Task to carry out — Rewrite the faculty profile from "Recent findings in" up to and including "can be inhibited.", swapping "signal transduction" for "signaling".

Excerpt to read —
▼

Regina Day, Associate Professor

Cell biology and signal transduction of tissue repair

A.B., Biochemistry, Smith College
Ph.D, Biochemistry, Tufts University Sackler School of Biomedical Sciences
Postdoctoral, Laboratory of Cellular and Molecular Biology, NCI/NIH
Postdoctoral, Division of Pulmonary, Critical Care and Sleep Medicine, Tufts University/New England Medical Center
Email: rday@usuhs.mil
 
Primary Research Interests:
 
Cell biology and signal transduction of normal tissue repair and fibrotic remodeling in the lung; adult stem cells that participate in lung repair; anoikis; apoptosis; cytoskeletal rearrangement; cell proliferation; focal adhesion and src kinases; rhoA and Rac1; reactive oxygen species in signal transduction and antioxidant cellular defenses.
 
Recent findings in fibrotic remodeling diseases of a number of organs including lung, heart, kidney and liver have shown that hepatocyte growth factor (HGF) can mitgate the development of fibrosis, and stimulate normal tissue repair. Our laboratory is interested in identifying HGF signal transduction pathways which lead to normal repair, thus inhibiting fibrotic remodeling by transforming growth factor- beta1 (TGF b1) and angiotensin II (Ang II). Using two animal models for lung fibrosis, the bleomycin model and the thoracic irradiation model, we are exploring changes in protein expression, signal transduction as well as cellular composition of the lung. Our laboratory makes extensive use of primary lung cell culture to study signal transduction by HGF, and mechanisms by which TGF 1 and Ang II signaling for anoikis and apoptosis can be inhibited.

▲

Data extracts —

▼

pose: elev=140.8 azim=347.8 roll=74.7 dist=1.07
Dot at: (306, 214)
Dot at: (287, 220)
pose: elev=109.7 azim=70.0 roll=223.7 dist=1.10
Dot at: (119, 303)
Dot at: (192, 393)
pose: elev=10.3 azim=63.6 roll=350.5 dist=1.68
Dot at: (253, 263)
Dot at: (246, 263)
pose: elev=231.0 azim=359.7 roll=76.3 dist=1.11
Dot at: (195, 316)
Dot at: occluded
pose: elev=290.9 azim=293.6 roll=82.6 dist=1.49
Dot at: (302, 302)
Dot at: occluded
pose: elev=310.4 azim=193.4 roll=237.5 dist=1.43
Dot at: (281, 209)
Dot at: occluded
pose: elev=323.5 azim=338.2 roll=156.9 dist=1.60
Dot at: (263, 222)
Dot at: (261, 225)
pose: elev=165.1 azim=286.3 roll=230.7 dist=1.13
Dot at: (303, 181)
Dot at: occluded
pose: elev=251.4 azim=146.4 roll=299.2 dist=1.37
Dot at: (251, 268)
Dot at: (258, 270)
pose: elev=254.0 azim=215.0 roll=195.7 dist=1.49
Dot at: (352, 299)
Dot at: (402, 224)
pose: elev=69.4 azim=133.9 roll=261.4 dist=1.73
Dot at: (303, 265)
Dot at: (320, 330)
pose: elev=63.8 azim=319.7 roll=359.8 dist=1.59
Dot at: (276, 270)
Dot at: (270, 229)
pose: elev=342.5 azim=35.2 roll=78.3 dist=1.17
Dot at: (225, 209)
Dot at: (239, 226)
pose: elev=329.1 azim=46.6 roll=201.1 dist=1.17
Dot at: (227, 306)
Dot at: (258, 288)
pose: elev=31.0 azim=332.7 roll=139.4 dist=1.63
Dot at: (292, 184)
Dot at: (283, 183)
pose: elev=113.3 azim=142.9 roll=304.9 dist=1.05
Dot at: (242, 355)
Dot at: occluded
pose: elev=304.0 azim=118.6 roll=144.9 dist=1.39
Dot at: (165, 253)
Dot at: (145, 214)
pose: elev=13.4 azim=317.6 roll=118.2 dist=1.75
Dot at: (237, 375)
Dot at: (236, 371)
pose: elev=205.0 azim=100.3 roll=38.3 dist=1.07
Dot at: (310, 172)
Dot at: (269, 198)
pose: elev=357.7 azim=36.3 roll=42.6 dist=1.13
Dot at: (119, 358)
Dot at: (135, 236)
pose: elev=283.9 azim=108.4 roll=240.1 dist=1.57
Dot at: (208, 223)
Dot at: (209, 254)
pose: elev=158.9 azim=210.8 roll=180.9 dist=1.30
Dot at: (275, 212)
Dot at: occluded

▲

The answer —
Recent findings in fibrotic remodeling diseases of a number of organs including lung, heart, kidney and liver have shown that hepatocyte growth factor (HGF) can mitgate the development of fibrosis, and stimulate normal tissue repair. Our laboratory is interested in identifying HGF signaling pathways which lead to normal repair, thus inhibiting fibrotic remodeling by transforming growth factor- beta1 (TGF b1) and angiotensin II (Ang II). Using two animal models for lung fibrosis, the bleomycin model and the thoracic irradiation model, we are exploring changes in protein expression, signaling as well as cellular composition of the lung. Our laboratory makes extensive use of primary lung cell culture to study signaling by HGF, and mechanisms by which TGF 1 and Ang II signaling for anoikis and apoptosis can be inhibited.